We have studied the use of holocellulases from Cellulomonas flavigena to saccharify agricultural waste. This bacterium expresses all its cellulases extracellularly, except its β-glucosidase, which remains in the periplasmic space, requiring the lysis of the bacteria to release it out of the cells. Therefore the saccharified obtained with extracellular enzymatic extracts from C. flavigena are rich in cellobiose.
An alternative to produce bioethanol from saccharified obtained with cellulases from C. flavigena, is to express recombinant β-glucosidase in Saccharomyces cerevisiae to grow and ferment cellobiose-rich saccharified.

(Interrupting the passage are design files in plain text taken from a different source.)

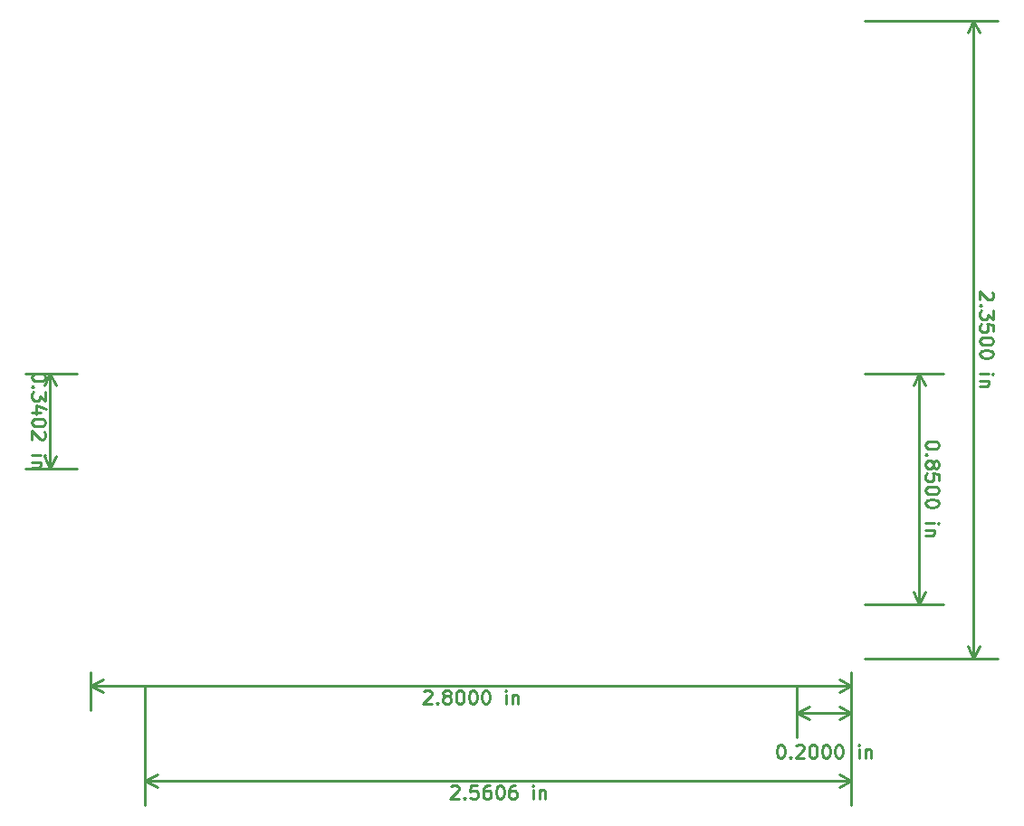
<source format=gbr>
G04 #@! TF.FileFunction,Drawing*
%FSLAX46Y46*%
G04 Gerber Fmt 4.6, Leading zero omitted, Abs format (unit mm)*
G04 Created by KiCad (PCBNEW 4.0.4-stable) date 01/08/17 17:33:34*
%MOMM*%
%LPD*%
G01*
G04 APERTURE LIST*
%ADD10C,0.254000*%
G04 APERTURE END LIST*
D10*
X46542476Y-90472381D02*
X46542476Y-90593333D01*
X46482000Y-90714285D01*
X46421524Y-90774762D01*
X46300571Y-90835238D01*
X46058667Y-90895714D01*
X45756286Y-90895714D01*
X45514381Y-90835238D01*
X45393429Y-90774762D01*
X45332952Y-90714285D01*
X45272476Y-90593333D01*
X45272476Y-90472381D01*
X45332952Y-90351428D01*
X45393429Y-90290952D01*
X45514381Y-90230476D01*
X45756286Y-90170000D01*
X46058667Y-90170000D01*
X46300571Y-90230476D01*
X46421524Y-90290952D01*
X46482000Y-90351428D01*
X46542476Y-90472381D01*
X45393429Y-91440000D02*
X45332952Y-91500476D01*
X45272476Y-91440000D01*
X45332952Y-91379524D01*
X45393429Y-91440000D01*
X45272476Y-91440000D01*
X46542476Y-91923810D02*
X46542476Y-92710000D01*
X46058667Y-92286667D01*
X46058667Y-92468095D01*
X45998190Y-92589048D01*
X45937714Y-92649524D01*
X45816762Y-92710000D01*
X45514381Y-92710000D01*
X45393429Y-92649524D01*
X45332952Y-92589048D01*
X45272476Y-92468095D01*
X45272476Y-92105238D01*
X45332952Y-91984286D01*
X45393429Y-91923810D01*
X46119143Y-93798572D02*
X45272476Y-93798572D01*
X46602952Y-93496191D02*
X45695810Y-93193810D01*
X45695810Y-93980000D01*
X46542476Y-94705715D02*
X46542476Y-94826667D01*
X46482000Y-94947619D01*
X46421524Y-95008096D01*
X46300571Y-95068572D01*
X46058667Y-95129048D01*
X45756286Y-95129048D01*
X45514381Y-95068572D01*
X45393429Y-95008096D01*
X45332952Y-94947619D01*
X45272476Y-94826667D01*
X45272476Y-94705715D01*
X45332952Y-94584762D01*
X45393429Y-94524286D01*
X45514381Y-94463810D01*
X45756286Y-94403334D01*
X46058667Y-94403334D01*
X46300571Y-94463810D01*
X46421524Y-94524286D01*
X46482000Y-94584762D01*
X46542476Y-94705715D01*
X46421524Y-95612858D02*
X46482000Y-95673334D01*
X46542476Y-95794286D01*
X46542476Y-96096667D01*
X46482000Y-96217620D01*
X46421524Y-96278096D01*
X46300571Y-96338572D01*
X46179619Y-96338572D01*
X45998190Y-96278096D01*
X45272476Y-95552382D01*
X45272476Y-96338572D01*
X45272476Y-97850477D02*
X46119143Y-97850477D01*
X46542476Y-97850477D02*
X46482000Y-97790001D01*
X46421524Y-97850477D01*
X46482000Y-97910953D01*
X46542476Y-97850477D01*
X46421524Y-97850477D01*
X46119143Y-98455239D02*
X45272476Y-98455239D01*
X45998190Y-98455239D02*
X46058667Y-98515715D01*
X46119143Y-98636668D01*
X46119143Y-98818096D01*
X46058667Y-98939048D01*
X45937714Y-98999525D01*
X45272476Y-98999525D01*
X46990000Y-90170000D02*
X46990000Y-99060000D01*
X49530000Y-90170000D02*
X44704000Y-90170000D01*
X49530000Y-99060000D02*
X44704000Y-99060000D01*
X46990000Y-99060000D02*
X46403579Y-97933496D01*
X46990000Y-99060000D02*
X47576421Y-97933496D01*
X46990000Y-90170000D02*
X46403579Y-91296504D01*
X46990000Y-90170000D02*
X47576421Y-91296504D01*
X135067524Y-82550000D02*
X135128000Y-82610476D01*
X135188476Y-82731428D01*
X135188476Y-83033809D01*
X135128000Y-83154762D01*
X135067524Y-83215238D01*
X134946571Y-83275714D01*
X134825619Y-83275714D01*
X134644190Y-83215238D01*
X133918476Y-82489524D01*
X133918476Y-83275714D01*
X134039429Y-83820000D02*
X133978952Y-83880476D01*
X133918476Y-83820000D01*
X133978952Y-83759524D01*
X134039429Y-83820000D01*
X133918476Y-83820000D01*
X135188476Y-84303810D02*
X135188476Y-85090000D01*
X134704667Y-84666667D01*
X134704667Y-84848095D01*
X134644190Y-84969048D01*
X134583714Y-85029524D01*
X134462762Y-85090000D01*
X134160381Y-85090000D01*
X134039429Y-85029524D01*
X133978952Y-84969048D01*
X133918476Y-84848095D01*
X133918476Y-84485238D01*
X133978952Y-84364286D01*
X134039429Y-84303810D01*
X135188476Y-86239048D02*
X135188476Y-85634286D01*
X134583714Y-85573810D01*
X134644190Y-85634286D01*
X134704667Y-85755238D01*
X134704667Y-86057619D01*
X134644190Y-86178572D01*
X134583714Y-86239048D01*
X134462762Y-86299524D01*
X134160381Y-86299524D01*
X134039429Y-86239048D01*
X133978952Y-86178572D01*
X133918476Y-86057619D01*
X133918476Y-85755238D01*
X133978952Y-85634286D01*
X134039429Y-85573810D01*
X135188476Y-87085715D02*
X135188476Y-87206667D01*
X135128000Y-87327619D01*
X135067524Y-87388096D01*
X134946571Y-87448572D01*
X134704667Y-87509048D01*
X134402286Y-87509048D01*
X134160381Y-87448572D01*
X134039429Y-87388096D01*
X133978952Y-87327619D01*
X133918476Y-87206667D01*
X133918476Y-87085715D01*
X133978952Y-86964762D01*
X134039429Y-86904286D01*
X134160381Y-86843810D01*
X134402286Y-86783334D01*
X134704667Y-86783334D01*
X134946571Y-86843810D01*
X135067524Y-86904286D01*
X135128000Y-86964762D01*
X135188476Y-87085715D01*
X135188476Y-88295239D02*
X135188476Y-88416191D01*
X135128000Y-88537143D01*
X135067524Y-88597620D01*
X134946571Y-88658096D01*
X134704667Y-88718572D01*
X134402286Y-88718572D01*
X134160381Y-88658096D01*
X134039429Y-88597620D01*
X133978952Y-88537143D01*
X133918476Y-88416191D01*
X133918476Y-88295239D01*
X133978952Y-88174286D01*
X134039429Y-88113810D01*
X134160381Y-88053334D01*
X134402286Y-87992858D01*
X134704667Y-87992858D01*
X134946571Y-88053334D01*
X135067524Y-88113810D01*
X135128000Y-88174286D01*
X135188476Y-88295239D01*
X133918476Y-90230477D02*
X134765143Y-90230477D01*
X135188476Y-90230477D02*
X135128000Y-90170001D01*
X135067524Y-90230477D01*
X135128000Y-90290953D01*
X135188476Y-90230477D01*
X135067524Y-90230477D01*
X134765143Y-90835239D02*
X133918476Y-90835239D01*
X134644190Y-90835239D02*
X134704667Y-90895715D01*
X134765143Y-91016668D01*
X134765143Y-91198096D01*
X134704667Y-91319048D01*
X134583714Y-91379525D01*
X133918476Y-91379525D01*
X133350000Y-57150000D02*
X133350000Y-116840000D01*
X123190000Y-57150000D02*
X135636000Y-57150000D01*
X123190000Y-116840000D02*
X135636000Y-116840000D01*
X133350000Y-116840000D02*
X132763579Y-115713496D01*
X133350000Y-116840000D02*
X133936421Y-115713496D01*
X133350000Y-57150000D02*
X132763579Y-58276504D01*
X133350000Y-57150000D02*
X133936421Y-58276504D01*
X130108476Y-96822381D02*
X130108476Y-96943333D01*
X130048000Y-97064285D01*
X129987524Y-97124762D01*
X129866571Y-97185238D01*
X129624667Y-97245714D01*
X129322286Y-97245714D01*
X129080381Y-97185238D01*
X128959429Y-97124762D01*
X128898952Y-97064285D01*
X128838476Y-96943333D01*
X128838476Y-96822381D01*
X128898952Y-96701428D01*
X128959429Y-96640952D01*
X129080381Y-96580476D01*
X129322286Y-96520000D01*
X129624667Y-96520000D01*
X129866571Y-96580476D01*
X129987524Y-96640952D01*
X130048000Y-96701428D01*
X130108476Y-96822381D01*
X128959429Y-97790000D02*
X128898952Y-97850476D01*
X128838476Y-97790000D01*
X128898952Y-97729524D01*
X128959429Y-97790000D01*
X128838476Y-97790000D01*
X129564190Y-98576191D02*
X129624667Y-98455238D01*
X129685143Y-98394762D01*
X129806095Y-98334286D01*
X129866571Y-98334286D01*
X129987524Y-98394762D01*
X130048000Y-98455238D01*
X130108476Y-98576191D01*
X130108476Y-98818095D01*
X130048000Y-98939048D01*
X129987524Y-98999524D01*
X129866571Y-99060000D01*
X129806095Y-99060000D01*
X129685143Y-98999524D01*
X129624667Y-98939048D01*
X129564190Y-98818095D01*
X129564190Y-98576191D01*
X129503714Y-98455238D01*
X129443238Y-98394762D01*
X129322286Y-98334286D01*
X129080381Y-98334286D01*
X128959429Y-98394762D01*
X128898952Y-98455238D01*
X128838476Y-98576191D01*
X128838476Y-98818095D01*
X128898952Y-98939048D01*
X128959429Y-98999524D01*
X129080381Y-99060000D01*
X129322286Y-99060000D01*
X129443238Y-98999524D01*
X129503714Y-98939048D01*
X129564190Y-98818095D01*
X130108476Y-100209048D02*
X130108476Y-99604286D01*
X129503714Y-99543810D01*
X129564190Y-99604286D01*
X129624667Y-99725238D01*
X129624667Y-100027619D01*
X129564190Y-100148572D01*
X129503714Y-100209048D01*
X129382762Y-100269524D01*
X129080381Y-100269524D01*
X128959429Y-100209048D01*
X128898952Y-100148572D01*
X128838476Y-100027619D01*
X128838476Y-99725238D01*
X128898952Y-99604286D01*
X128959429Y-99543810D01*
X130108476Y-101055715D02*
X130108476Y-101176667D01*
X130048000Y-101297619D01*
X129987524Y-101358096D01*
X129866571Y-101418572D01*
X129624667Y-101479048D01*
X129322286Y-101479048D01*
X129080381Y-101418572D01*
X128959429Y-101358096D01*
X128898952Y-101297619D01*
X128838476Y-101176667D01*
X128838476Y-101055715D01*
X128898952Y-100934762D01*
X128959429Y-100874286D01*
X129080381Y-100813810D01*
X129322286Y-100753334D01*
X129624667Y-100753334D01*
X129866571Y-100813810D01*
X129987524Y-100874286D01*
X130048000Y-100934762D01*
X130108476Y-101055715D01*
X130108476Y-102265239D02*
X130108476Y-102386191D01*
X130048000Y-102507143D01*
X129987524Y-102567620D01*
X129866571Y-102628096D01*
X129624667Y-102688572D01*
X129322286Y-102688572D01*
X129080381Y-102628096D01*
X128959429Y-102567620D01*
X128898952Y-102507143D01*
X128838476Y-102386191D01*
X128838476Y-102265239D01*
X128898952Y-102144286D01*
X128959429Y-102083810D01*
X129080381Y-102023334D01*
X129322286Y-101962858D01*
X129624667Y-101962858D01*
X129866571Y-102023334D01*
X129987524Y-102083810D01*
X130048000Y-102144286D01*
X130108476Y-102265239D01*
X128838476Y-104200477D02*
X129685143Y-104200477D01*
X130108476Y-104200477D02*
X130048000Y-104140001D01*
X129987524Y-104200477D01*
X130048000Y-104260953D01*
X130108476Y-104200477D01*
X129987524Y-104200477D01*
X129685143Y-104805239D02*
X128838476Y-104805239D01*
X129564190Y-104805239D02*
X129624667Y-104865715D01*
X129685143Y-104986668D01*
X129685143Y-105168096D01*
X129624667Y-105289048D01*
X129503714Y-105349525D01*
X128838476Y-105349525D01*
X128270000Y-90170000D02*
X128270000Y-111760000D01*
X123190000Y-90170000D02*
X130556000Y-90170000D01*
X123190000Y-111760000D02*
X130556000Y-111760000D01*
X128270000Y-111760000D02*
X127683579Y-110633496D01*
X128270000Y-111760000D02*
X128856421Y-110633496D01*
X128270000Y-90170000D02*
X127683579Y-91296504D01*
X128270000Y-90170000D02*
X128856421Y-91296504D01*
X84455000Y-128838476D02*
X84515476Y-128778000D01*
X84636428Y-128717524D01*
X84938809Y-128717524D01*
X85059762Y-128778000D01*
X85120238Y-128838476D01*
X85180714Y-128959429D01*
X85180714Y-129080381D01*
X85120238Y-129261810D01*
X84394524Y-129987524D01*
X85180714Y-129987524D01*
X85725000Y-129866571D02*
X85785476Y-129927048D01*
X85725000Y-129987524D01*
X85664524Y-129927048D01*
X85725000Y-129866571D01*
X85725000Y-129987524D01*
X86934524Y-128717524D02*
X86329762Y-128717524D01*
X86269286Y-129322286D01*
X86329762Y-129261810D01*
X86450714Y-129201333D01*
X86753095Y-129201333D01*
X86874048Y-129261810D01*
X86934524Y-129322286D01*
X86995000Y-129443238D01*
X86995000Y-129745619D01*
X86934524Y-129866571D01*
X86874048Y-129927048D01*
X86753095Y-129987524D01*
X86450714Y-129987524D01*
X86329762Y-129927048D01*
X86269286Y-129866571D01*
X88083572Y-128717524D02*
X87841667Y-128717524D01*
X87720715Y-128778000D01*
X87660238Y-128838476D01*
X87539286Y-129019905D01*
X87478810Y-129261810D01*
X87478810Y-129745619D01*
X87539286Y-129866571D01*
X87599762Y-129927048D01*
X87720715Y-129987524D01*
X87962619Y-129987524D01*
X88083572Y-129927048D01*
X88144048Y-129866571D01*
X88204524Y-129745619D01*
X88204524Y-129443238D01*
X88144048Y-129322286D01*
X88083572Y-129261810D01*
X87962619Y-129201333D01*
X87720715Y-129201333D01*
X87599762Y-129261810D01*
X87539286Y-129322286D01*
X87478810Y-129443238D01*
X88990715Y-128717524D02*
X89111667Y-128717524D01*
X89232619Y-128778000D01*
X89293096Y-128838476D01*
X89353572Y-128959429D01*
X89414048Y-129201333D01*
X89414048Y-129503714D01*
X89353572Y-129745619D01*
X89293096Y-129866571D01*
X89232619Y-129927048D01*
X89111667Y-129987524D01*
X88990715Y-129987524D01*
X88869762Y-129927048D01*
X88809286Y-129866571D01*
X88748810Y-129745619D01*
X88688334Y-129503714D01*
X88688334Y-129201333D01*
X88748810Y-128959429D01*
X88809286Y-128838476D01*
X88869762Y-128778000D01*
X88990715Y-128717524D01*
X90502620Y-128717524D02*
X90260715Y-128717524D01*
X90139763Y-128778000D01*
X90079286Y-128838476D01*
X89958334Y-129019905D01*
X89897858Y-129261810D01*
X89897858Y-129745619D01*
X89958334Y-129866571D01*
X90018810Y-129927048D01*
X90139763Y-129987524D01*
X90381667Y-129987524D01*
X90502620Y-129927048D01*
X90563096Y-129866571D01*
X90623572Y-129745619D01*
X90623572Y-129443238D01*
X90563096Y-129322286D01*
X90502620Y-129261810D01*
X90381667Y-129201333D01*
X90139763Y-129201333D01*
X90018810Y-129261810D01*
X89958334Y-129322286D01*
X89897858Y-129443238D01*
X92135477Y-129987524D02*
X92135477Y-129140857D01*
X92135477Y-128717524D02*
X92075001Y-128778000D01*
X92135477Y-128838476D01*
X92195953Y-128778000D01*
X92135477Y-128717524D01*
X92135477Y-128838476D01*
X92740239Y-129140857D02*
X92740239Y-129987524D01*
X92740239Y-129261810D02*
X92800715Y-129201333D01*
X92921668Y-129140857D01*
X93103096Y-129140857D01*
X93224048Y-129201333D01*
X93284525Y-129322286D01*
X93284525Y-129987524D01*
X121920000Y-128270000D02*
X55880000Y-128270000D01*
X121920000Y-119380000D02*
X121920000Y-130556000D01*
X55880000Y-119380000D02*
X55880000Y-130556000D01*
X55880000Y-128270000D02*
X57006504Y-127683579D01*
X55880000Y-128270000D02*
X57006504Y-128856421D01*
X121920000Y-128270000D02*
X120793496Y-127683579D01*
X121920000Y-128270000D02*
X120793496Y-128856421D01*
X115237381Y-124907524D02*
X115358333Y-124907524D01*
X115479285Y-124968000D01*
X115539762Y-125028476D01*
X115600238Y-125149429D01*
X115660714Y-125391333D01*
X115660714Y-125693714D01*
X115600238Y-125935619D01*
X115539762Y-126056571D01*
X115479285Y-126117048D01*
X115358333Y-126177524D01*
X115237381Y-126177524D01*
X115116428Y-126117048D01*
X115055952Y-126056571D01*
X114995476Y-125935619D01*
X114935000Y-125693714D01*
X114935000Y-125391333D01*
X114995476Y-125149429D01*
X115055952Y-125028476D01*
X115116428Y-124968000D01*
X115237381Y-124907524D01*
X116205000Y-126056571D02*
X116265476Y-126117048D01*
X116205000Y-126177524D01*
X116144524Y-126117048D01*
X116205000Y-126056571D01*
X116205000Y-126177524D01*
X116749286Y-125028476D02*
X116809762Y-124968000D01*
X116930714Y-124907524D01*
X117233095Y-124907524D01*
X117354048Y-124968000D01*
X117414524Y-125028476D01*
X117475000Y-125149429D01*
X117475000Y-125270381D01*
X117414524Y-125451810D01*
X116688810Y-126177524D01*
X117475000Y-126177524D01*
X118261191Y-124907524D02*
X118382143Y-124907524D01*
X118503095Y-124968000D01*
X118563572Y-125028476D01*
X118624048Y-125149429D01*
X118684524Y-125391333D01*
X118684524Y-125693714D01*
X118624048Y-125935619D01*
X118563572Y-126056571D01*
X118503095Y-126117048D01*
X118382143Y-126177524D01*
X118261191Y-126177524D01*
X118140238Y-126117048D01*
X118079762Y-126056571D01*
X118019286Y-125935619D01*
X117958810Y-125693714D01*
X117958810Y-125391333D01*
X118019286Y-125149429D01*
X118079762Y-125028476D01*
X118140238Y-124968000D01*
X118261191Y-124907524D01*
X119470715Y-124907524D02*
X119591667Y-124907524D01*
X119712619Y-124968000D01*
X119773096Y-125028476D01*
X119833572Y-125149429D01*
X119894048Y-125391333D01*
X119894048Y-125693714D01*
X119833572Y-125935619D01*
X119773096Y-126056571D01*
X119712619Y-126117048D01*
X119591667Y-126177524D01*
X119470715Y-126177524D01*
X119349762Y-126117048D01*
X119289286Y-126056571D01*
X119228810Y-125935619D01*
X119168334Y-125693714D01*
X119168334Y-125391333D01*
X119228810Y-125149429D01*
X119289286Y-125028476D01*
X119349762Y-124968000D01*
X119470715Y-124907524D01*
X120680239Y-124907524D02*
X120801191Y-124907524D01*
X120922143Y-124968000D01*
X120982620Y-125028476D01*
X121043096Y-125149429D01*
X121103572Y-125391333D01*
X121103572Y-125693714D01*
X121043096Y-125935619D01*
X120982620Y-126056571D01*
X120922143Y-126117048D01*
X120801191Y-126177524D01*
X120680239Y-126177524D01*
X120559286Y-126117048D01*
X120498810Y-126056571D01*
X120438334Y-125935619D01*
X120377858Y-125693714D01*
X120377858Y-125391333D01*
X120438334Y-125149429D01*
X120498810Y-125028476D01*
X120559286Y-124968000D01*
X120680239Y-124907524D01*
X122615477Y-126177524D02*
X122615477Y-125330857D01*
X122615477Y-124907524D02*
X122555001Y-124968000D01*
X122615477Y-125028476D01*
X122675953Y-124968000D01*
X122615477Y-124907524D01*
X122615477Y-125028476D01*
X123220239Y-125330857D02*
X123220239Y-126177524D01*
X123220239Y-125451810D02*
X123280715Y-125391333D01*
X123401668Y-125330857D01*
X123583096Y-125330857D01*
X123704048Y-125391333D01*
X123764525Y-125512286D01*
X123764525Y-126177524D01*
X116840000Y-121920000D02*
X121920000Y-121920000D01*
X116840000Y-119380000D02*
X116840000Y-124206000D01*
X121920000Y-119380000D02*
X121920000Y-124206000D01*
X121920000Y-121920000D02*
X120793496Y-122506421D01*
X121920000Y-121920000D02*
X120793496Y-121333579D01*
X116840000Y-121920000D02*
X117966504Y-122506421D01*
X116840000Y-121920000D02*
X117966504Y-121333579D01*
X81915000Y-119948475D02*
X81975476Y-119887999D01*
X82096428Y-119827523D01*
X82398809Y-119827523D01*
X82519762Y-119887999D01*
X82580238Y-119948475D01*
X82640714Y-120069428D01*
X82640714Y-120190380D01*
X82580238Y-120371809D01*
X81854524Y-121097523D01*
X82640714Y-121097523D01*
X83185000Y-120976570D02*
X83245476Y-121037047D01*
X83185000Y-121097523D01*
X83124524Y-121037047D01*
X83185000Y-120976570D01*
X83185000Y-121097523D01*
X83971191Y-120371809D02*
X83850238Y-120311332D01*
X83789762Y-120250856D01*
X83729286Y-120129904D01*
X83729286Y-120069428D01*
X83789762Y-119948475D01*
X83850238Y-119887999D01*
X83971191Y-119827523D01*
X84213095Y-119827523D01*
X84334048Y-119887999D01*
X84394524Y-119948475D01*
X84455000Y-120069428D01*
X84455000Y-120129904D01*
X84394524Y-120250856D01*
X84334048Y-120311332D01*
X84213095Y-120371809D01*
X83971191Y-120371809D01*
X83850238Y-120432285D01*
X83789762Y-120492761D01*
X83729286Y-120613713D01*
X83729286Y-120855618D01*
X83789762Y-120976570D01*
X83850238Y-121037047D01*
X83971191Y-121097523D01*
X84213095Y-121097523D01*
X84334048Y-121037047D01*
X84394524Y-120976570D01*
X84455000Y-120855618D01*
X84455000Y-120613713D01*
X84394524Y-120492761D01*
X84334048Y-120432285D01*
X84213095Y-120371809D01*
X85241191Y-119827523D02*
X85362143Y-119827523D01*
X85483095Y-119887999D01*
X85543572Y-119948475D01*
X85604048Y-120069428D01*
X85664524Y-120311332D01*
X85664524Y-120613713D01*
X85604048Y-120855618D01*
X85543572Y-120976570D01*
X85483095Y-121037047D01*
X85362143Y-121097523D01*
X85241191Y-121097523D01*
X85120238Y-121037047D01*
X85059762Y-120976570D01*
X84999286Y-120855618D01*
X84938810Y-120613713D01*
X84938810Y-120311332D01*
X84999286Y-120069428D01*
X85059762Y-119948475D01*
X85120238Y-119887999D01*
X85241191Y-119827523D01*
X86450715Y-119827523D02*
X86571667Y-119827523D01*
X86692619Y-119887999D01*
X86753096Y-119948475D01*
X86813572Y-120069428D01*
X86874048Y-120311332D01*
X86874048Y-120613713D01*
X86813572Y-120855618D01*
X86753096Y-120976570D01*
X86692619Y-121037047D01*
X86571667Y-121097523D01*
X86450715Y-121097523D01*
X86329762Y-121037047D01*
X86269286Y-120976570D01*
X86208810Y-120855618D01*
X86148334Y-120613713D01*
X86148334Y-120311332D01*
X86208810Y-120069428D01*
X86269286Y-119948475D01*
X86329762Y-119887999D01*
X86450715Y-119827523D01*
X87660239Y-119827523D02*
X87781191Y-119827523D01*
X87902143Y-119887999D01*
X87962620Y-119948475D01*
X88023096Y-120069428D01*
X88083572Y-120311332D01*
X88083572Y-120613713D01*
X88023096Y-120855618D01*
X87962620Y-120976570D01*
X87902143Y-121037047D01*
X87781191Y-121097523D01*
X87660239Y-121097523D01*
X87539286Y-121037047D01*
X87478810Y-120976570D01*
X87418334Y-120855618D01*
X87357858Y-120613713D01*
X87357858Y-120311332D01*
X87418334Y-120069428D01*
X87478810Y-119948475D01*
X87539286Y-119887999D01*
X87660239Y-119827523D01*
X89595477Y-121097523D02*
X89595477Y-120250856D01*
X89595477Y-119827523D02*
X89535001Y-119887999D01*
X89595477Y-119948475D01*
X89655953Y-119887999D01*
X89595477Y-119827523D01*
X89595477Y-119948475D01*
X90200239Y-120250856D02*
X90200239Y-121097523D01*
X90200239Y-120371809D02*
X90260715Y-120311332D01*
X90381668Y-120250856D01*
X90563096Y-120250856D01*
X90684048Y-120311332D01*
X90744525Y-120432285D01*
X90744525Y-121097523D01*
X50800000Y-119379999D02*
X121920000Y-119379999D01*
X50800000Y-118110000D02*
X50800000Y-121665999D01*
X121920000Y-118110000D02*
X121920000Y-121665999D01*
X121920000Y-119379999D02*
X120793496Y-119966420D01*
X121920000Y-119379999D02*
X120793496Y-118793578D01*
X50800000Y-119379999D02*
X51926504Y-119966420D01*
X50800000Y-119379999D02*
X51926504Y-118793578D01*
M02*

</source>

We identified and sequenced bglA gene from C. flavigena encoding β-glucosidase, and expressed in S. cerevisiae using the plasmid pYEX-S1. However the levels of expression of β-glucosidase and production of ethanol in cellobiose with this recombinant yeast were very low.
To enhance expression of C. flavigena β-glucosidase, we optimized the bglA gene by adapting the codon usage to the preferred use for S. cerevisiae. The optimized gene was cloned into the expression vector pYEX-S1 and transformed into S. cerevisiae competent cells. The optimized gene improves the extracellular β-glucosidase activity and also the yields of ethanol from recombinant yeast growing in cellobiose and saccharified sugar cane bagasse.